What is new in the world of follow-on biologics?
Manthei: Congress enacted the Biologics Price Competition and Innovation Act of 2009 to provide an alternative to the submission of a Biologics License Application for certain biologic drugs that are interchangeable with or similar to previously licensed biologic products. The Act expanded the FDA's authority to regulate follow-on biological products pursuant to this new regulatory scheme.
What changes have there been in the regulation of these products?
Manthei: FDA’s implementation of the regulatory scheme for follow-on biologics continues to take shape. In the past year, FDA has taken steps to interpret and implement these new provision. The past year has also seen developments in the responses of state governments and other stakeholders. The implementation of this new legislation is important for both innovators of licensed biologics drugs and sponsors of follow-on biologics. Biologics companies should understand and consider the impact of the evolving follow-on biologics program on their respective businesses.
What does the Biologics Price Competition and Innovation Act entail?
Manthei: The Biologics Price Competition and Innovation Act establishes two product categories for follow-on biologics – biosimilars and interchangeable biologics. It includes provisions regarding data requirements, the product development and licensure process, patents and exclusivity, among other things. In addition, the Biosimilars User Fee Act of 2012 establishes user fees associated with the development and approval of follow-on biologics, including various development fees that apply early in the regulatory process. At the same time, the legislation leaves open a number of major issues that FDA must address. These include issues relating to product nomenclature, standards for interchangeability, and the burdens of the data requirements under the new regulatory scheme.
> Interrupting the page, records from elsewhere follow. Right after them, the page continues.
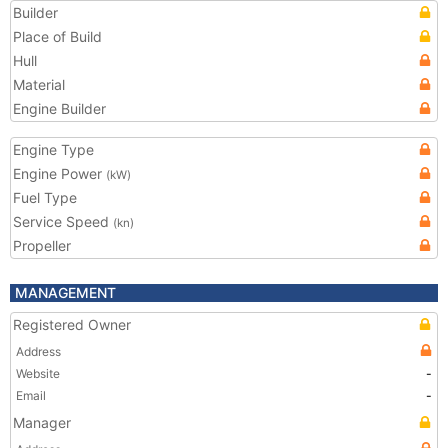
Builder
Place of Build
Hull
Material
Engine Builder
Engine Type
Engine Power
(kW)
Fuel Type
Service Speed
(kn)
Propeller
MANAGEMENT
Registered Owner
Address
Website
-
Email
-
Manager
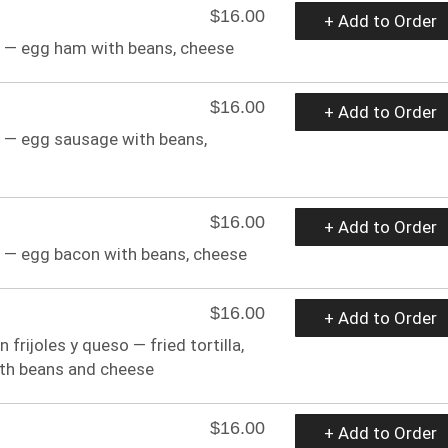
$16.00
+ Add to Order
as — egg ham with beans, cheese
$16.00
+ Add to Order
s — egg sausage with beans,
$16.00
+ Add to Order
s — egg bacon with beans, cheese
$16.00
+ Add to Order
n frijoles y queso — fried tortilla,
ith beans and cheese
$16.00
+ Add to Order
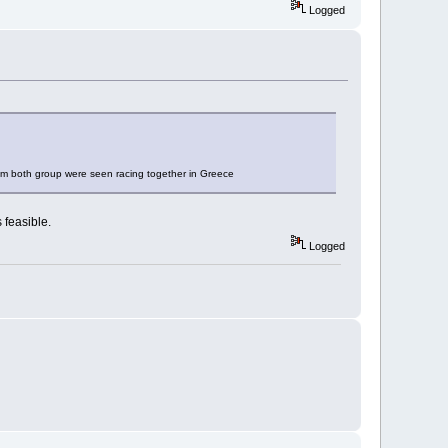
Logged
from both group were seen racing together in Greece
 feasible.
Logged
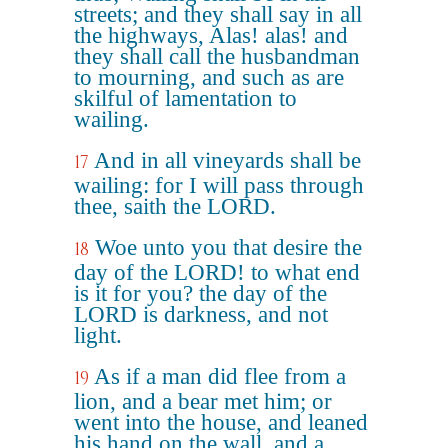
streets; and they shall say in all
the highways, Alas! alas! and
they shall call the husbandman
to mourning, and such as are
skilful of lamentation to
wailing.
And in all vineyards shall be
17
wailing: for I will pass through
thee, saith the LORD.
Woe unto you that desire the
18
day of the LORD! to what end
is it for you? the day of the
LORD is darkness, and not
light.
As if a man did flee from a
19
lion, and a bear met him; or
went into the house, and leaned
his hand on the wall, and a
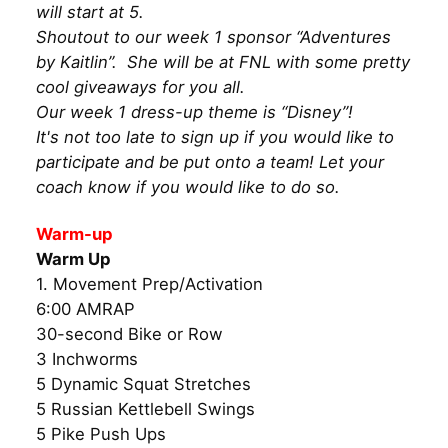
will start at 5.
Shoutout to our week 1 sponsor “Adventures
by Kaitlin”. She will be at FNL with some pretty
cool giveaways for you all.
Our week 1 dress-up theme is “Disney”!
It's not too late to sign up if you would like to
participate and be put onto a team! Let your
coach know if you would like to do so.
Warm-up
Warm Up
1. Movement Prep/Activation
6:00 AMRAP
30-second Bike or Row
3 Inchworms
5 Dynamic Squat Stretches
5 Russian Kettlebell Swings
5 Pike Push Ups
As a result, these and other important issues must be resolved by FDA’s implementation of the Act. In addition to the federal legislation, there have also been recent state legislative efforts dealing with the substitution of follow-on biologics for brand-name products by pharmacies, as well as developments in the European Union which may ultimately impact US regulation.
What are the three main takeaways that I should know about this new regulatory scheme?
1. Although the provisions of the Act may provide new incentives for the development of follow-on biologics, FDA’s implementation of the follow-on biologic program remains ongoing and full implementation is likely to take several years. As of June 2013, it does not appear that FDA has received a single application for a follow-on biologic product although it has held preliminary meetings with several companies.
2. FDA has issued numerous draft guidances and provided various opportunities for public and industry input as it implements the new regulatory scheme. Interested parties should be sure to stay abreast of FDA’s activities and take advantage of opportunities to provide input on issues important to their business.
3. The licensure pathway created by the Biologics Price Competition and Innovation Act differs from the follow-on biologic legislation in place in the EU, which approved its first follow-on biologic in 2006. In particular, the Act allows FDA to license follow-on biologics as either biosimilar or interchangeable, and offers the benefits of exclusivity to certain interchangeable biologics.